CHILDREN'S services in Haringey are still rated as 'poor' more than two years after the death of Baby Peter.

The dismal rating comes as Ofsted's annual review of 152 local authorities is published on a first-of-its kind website — Oneplace — that exposes the quality of public services from children's welfare to recycling and crime.

Haringey Council's children's department was branded one of the nine worst-performing in the country and the worst of all the 32 London boroughs.

The boroughs of Camden, City of London, Kensington and Chelsea, Kingston-upon-Thames, Lewisham, Richmond-upon-Thames, Tower Hamlets and Wandsworth were all deemed as "excellent" in the Ofsted report.

Since the death of Peter Connelly in August 2007, the council has had a complete overhaul of its department in response to a series of damning Ofsted inspections.

The 17-month-old died having suffered sustained a catalogue of injuries over a period of months including a broken back and fractured ribs despite having regular contact with Haringey social workers and health workers.

The report states: "Children's services in Haringey perform poorly. There are significant weaknesses in areas of social care provision. Services to safeguard children are inadequate."

The report added that only "limited progress" had been made to address these concerns.

Opposition leader Councillor Robert Gorrie, of Haringey Liberal Democrats opposition group, said the rating was "unforgiveable" that the Labour-led council was still failing vulnerable young people.

Mr Gorrie added: "The staff seem to be trying their best, but Labour are failing to provide the leadership so sorely needed."

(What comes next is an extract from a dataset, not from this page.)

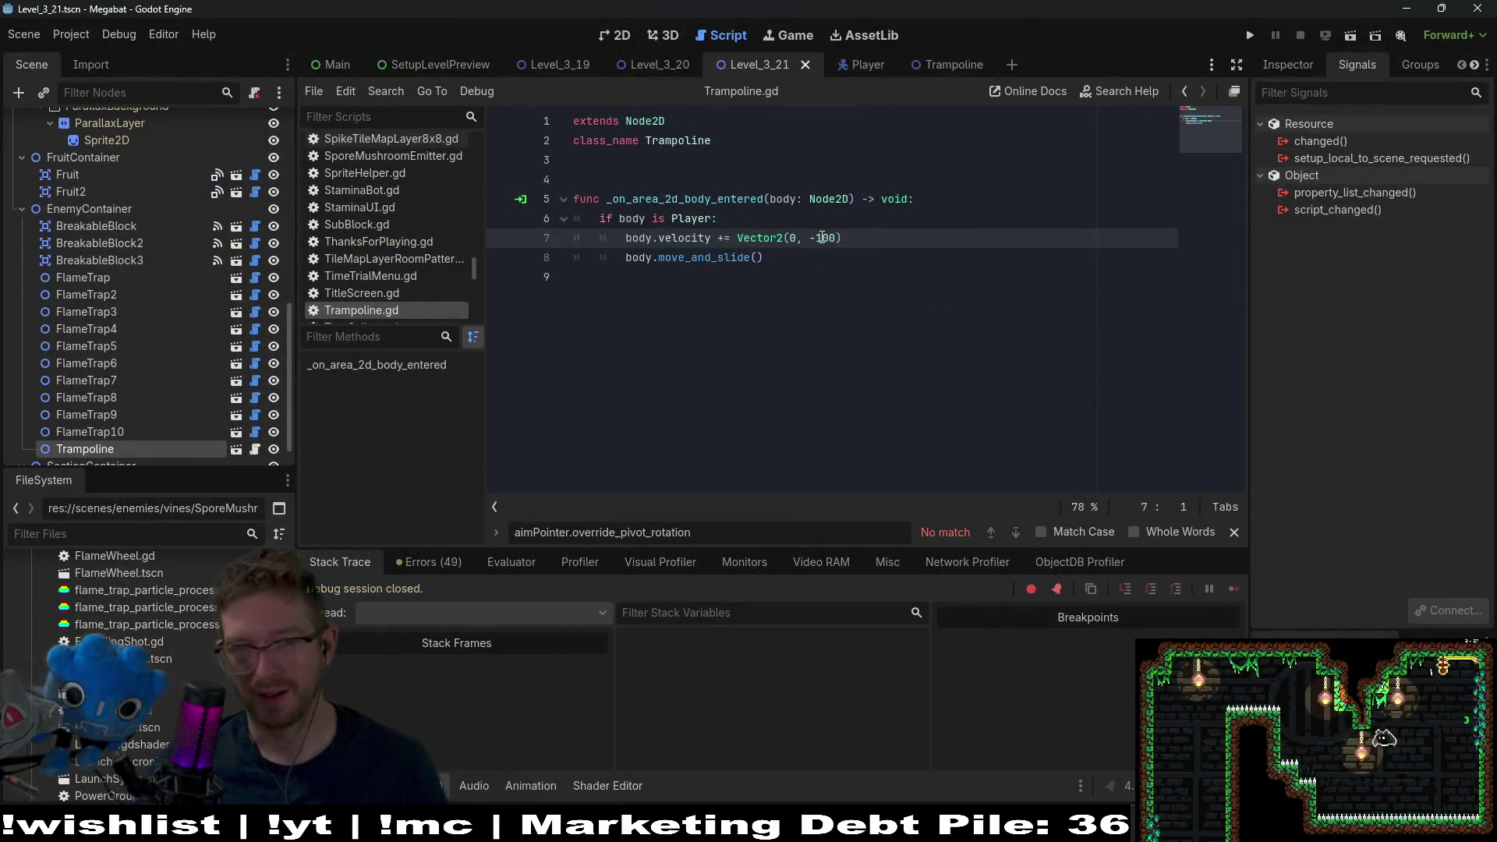
- Change the boost to -200, remove the extra move_and_slide() line, and run the level briefly
text(2)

Council leader Claire Kober said: "We continue to work very hard to address the fundamental problems in our child protection services. Major changes have already been made and officers and councillors are committed to doing all we can to make Haringey's child protection the best there is."

She admitted the improvements posed a "serious challenege" but added that through work with NHS Haringey and the police they were aiming for the highest possible standard.

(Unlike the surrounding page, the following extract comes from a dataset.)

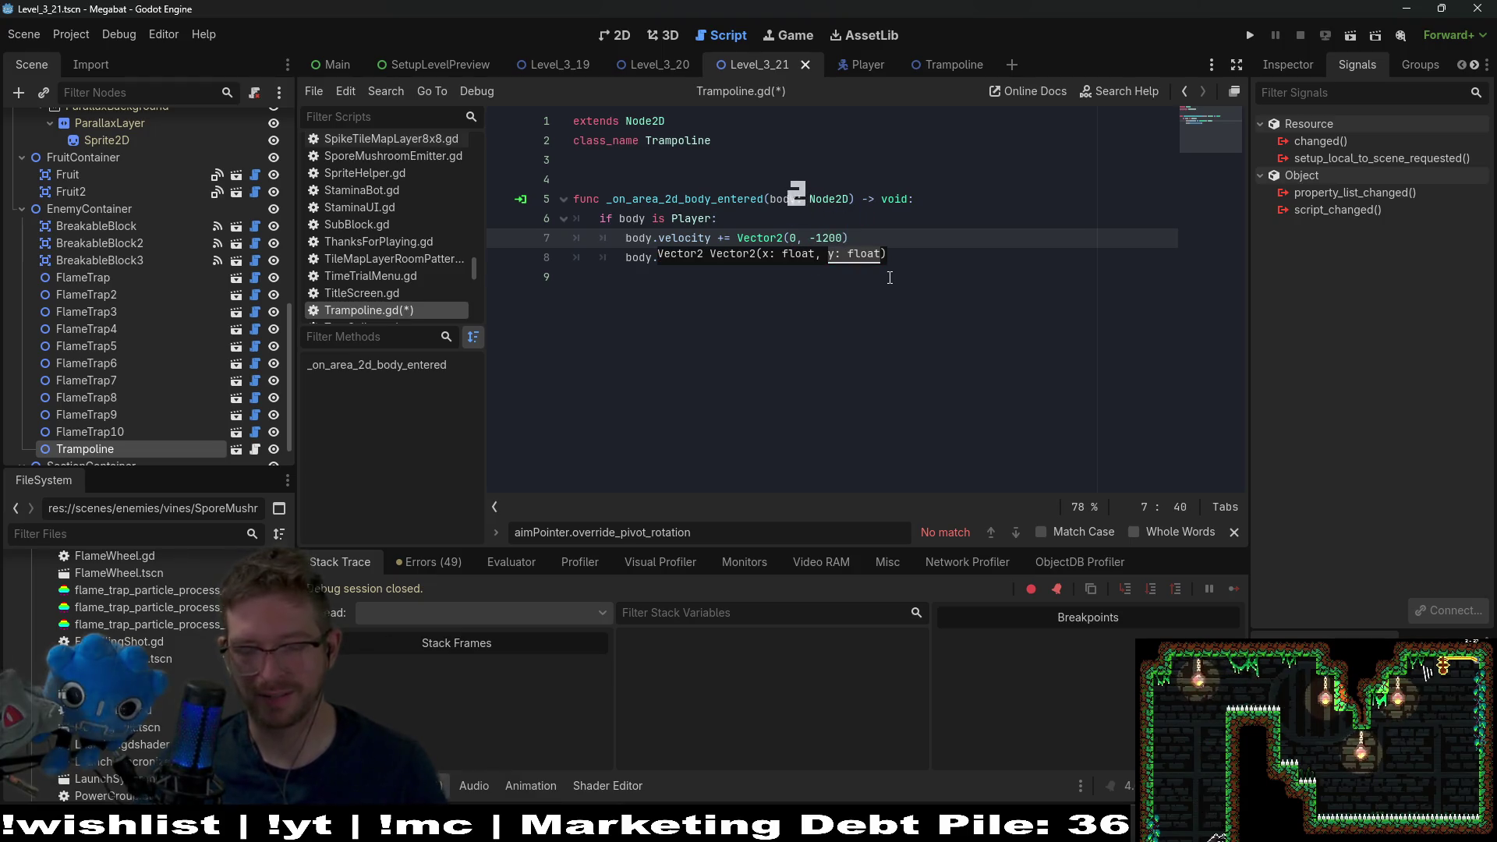
key(BackSpace)
key(ctrl+s)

Ofsted's Chief inspector Christine Gilbert said the Government's education watchdog had stepped up the thoroughness of its investigations.

She added: "We are using more first-hand inspection evidence, gathered by a range of highly knowledgeable and experienced inspectors looking at services and settings, from schools and childcare, to services for vulnerable children, and those for young people in colleges and sixth forms."

Oneplace combines information from six independent inspectorates including Ofsted, Audit Commission, the Care Quality Commission, and the inspectorates of constabulary, probation and prisons.